Police in Naples had claimed to have broken up a cell linked to al-Qaida and foiled a plot to attack Britain's chief of defence staff, Admiral Sir Michael Boyce, after they found explosives, detonator wires and marked maps in the flat in central Naples where the men were staying.
Pakistan made an official complaint to Italy's ambassador in Islamabad soon after the men were arrested last month. Relatives of the prisoners protested that most of them were street vendors with legal work permits or applying for permit renewals. Officials from the Pakistani embassy were not given access to the prisoners for a week.

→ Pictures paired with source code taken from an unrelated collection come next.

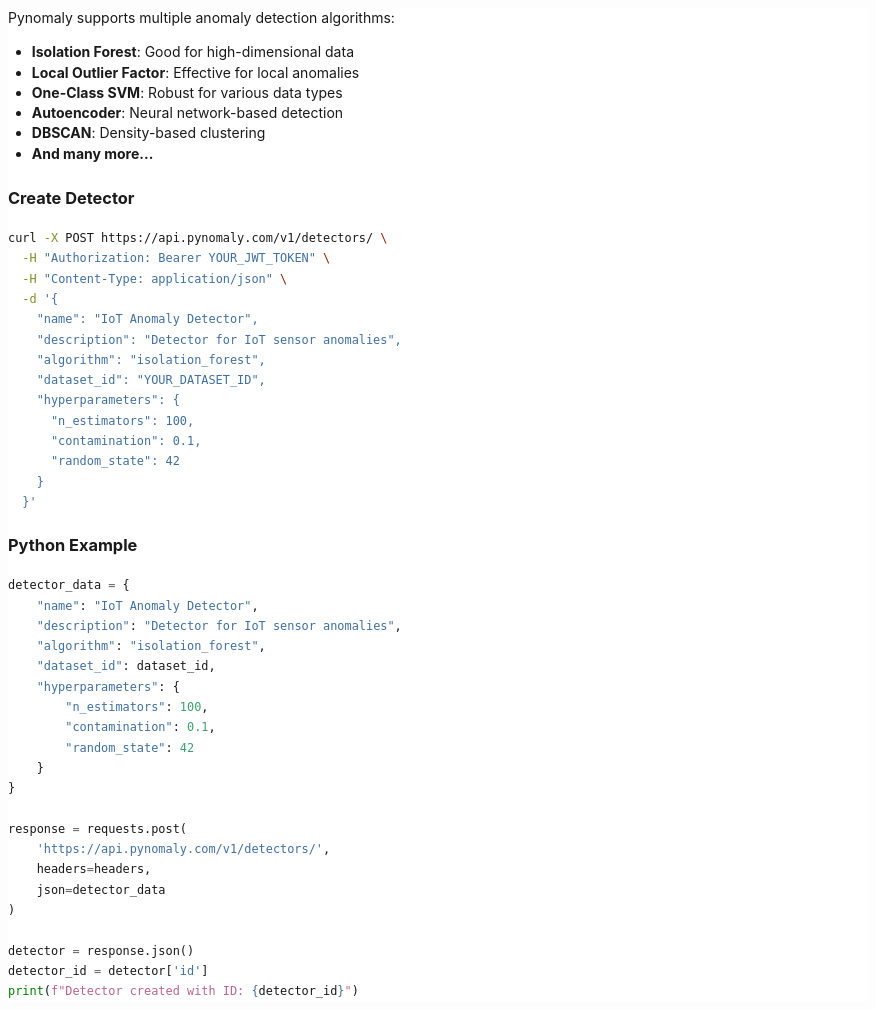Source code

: Pynomaly supports multiple anomaly detection algorithms:

- **Isolation Forest**: Good for high-dimensional data
- **Local Outlier Factor**: Effective for local anomalies
- **One-Class SVM**: Robust for various data types
- **Autoencoder**: Neural network-based detection
- **DBSCAN**: Density-based clustering
- **And many more...**

### Create Detector

```bash
curl -X POST https://api.pynomaly.com/v1/detectors/ \
  -H "Authorization: Bearer YOUR_JWT_TOKEN" \
  -H "Content-Type: application/json" \
  -d '{
    "name": "IoT Anomaly Detector",
    "description": "Detector for IoT sensor anomalies",
    "algorithm": "isolation_forest",
    "dataset_id": "YOUR_DATASET_ID",
    "hyperparameters": {
      "n_estimators": 100,
      "contamination": 0.1,
      "random_state": 42
    }
  }'
```

### Python Example

```python
detector_data = {
    "name": "IoT Anomaly Detector",
    "description": "Detector for IoT sensor anomalies",
    "algorithm": "isolation_forest",
    "dataset_id": dataset_id,
    "hyperparameters": {
        "n_estimators": 100,
        "contamination": 0.1,
        "random_state": 42
    }
}

response = requests.post(
    'https://api.pynomaly.com/v1/detectors/',
    headers=headers,
    json=detector_data
)

detector = response.json()
detector_id = detector['id']
print(f"Detector created with ID: {detector_id}")
```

Judge Ettore Favara ordered the release concluding there was "reason to believe the men were unaware that explosives were hidden", in the apartment they had been renting.
He also concluded that real terrorists would not have remained in the apartment with the incriminating materials after the police made a preliminary visit two days before the arrests.
"This is a very positive development," said an official at the Pakistani embassy in Rome.
"We've always said that they were innocent and that they were just economic migrants trying to eke out a living, not terrorists."
Italian media hailed the arrests as the biggest al-Qaida bust in Italy since September 11 and police said they had found a circled photo of Admiral Boyce in a newspaper in the flat. But investigators admitted in subsequent days that it would be hard to prove the link between the evidence and the explosives found and the 28 men.
The men had all been living crammed into one large flat which relatives said they were renting from the local mafia, the Camorra. Early on in the investigation police had ruled out the possibility that the explosives belonged to the Camorra.
The high-profile Naples arrest came as Italy's prime minister, Silvio Berlusconi, was in Washington to express his country's support for a US-led war to disarm Iraq.
A week before, five Moroccans were arrested in a run-down farmhouse in Rovigo, near Venice, in possession of explosives and maps with "sensitive targets" such as nearby Nato and US military bases and churches marked.
More than 100 suspected terrorists have been arrested in Italy since September 11 and the US has identified Italy as being on the "front line" for future terrorist attacks. Less than 20 have been convicted and the others released.
Isn't it still common in San Francisco?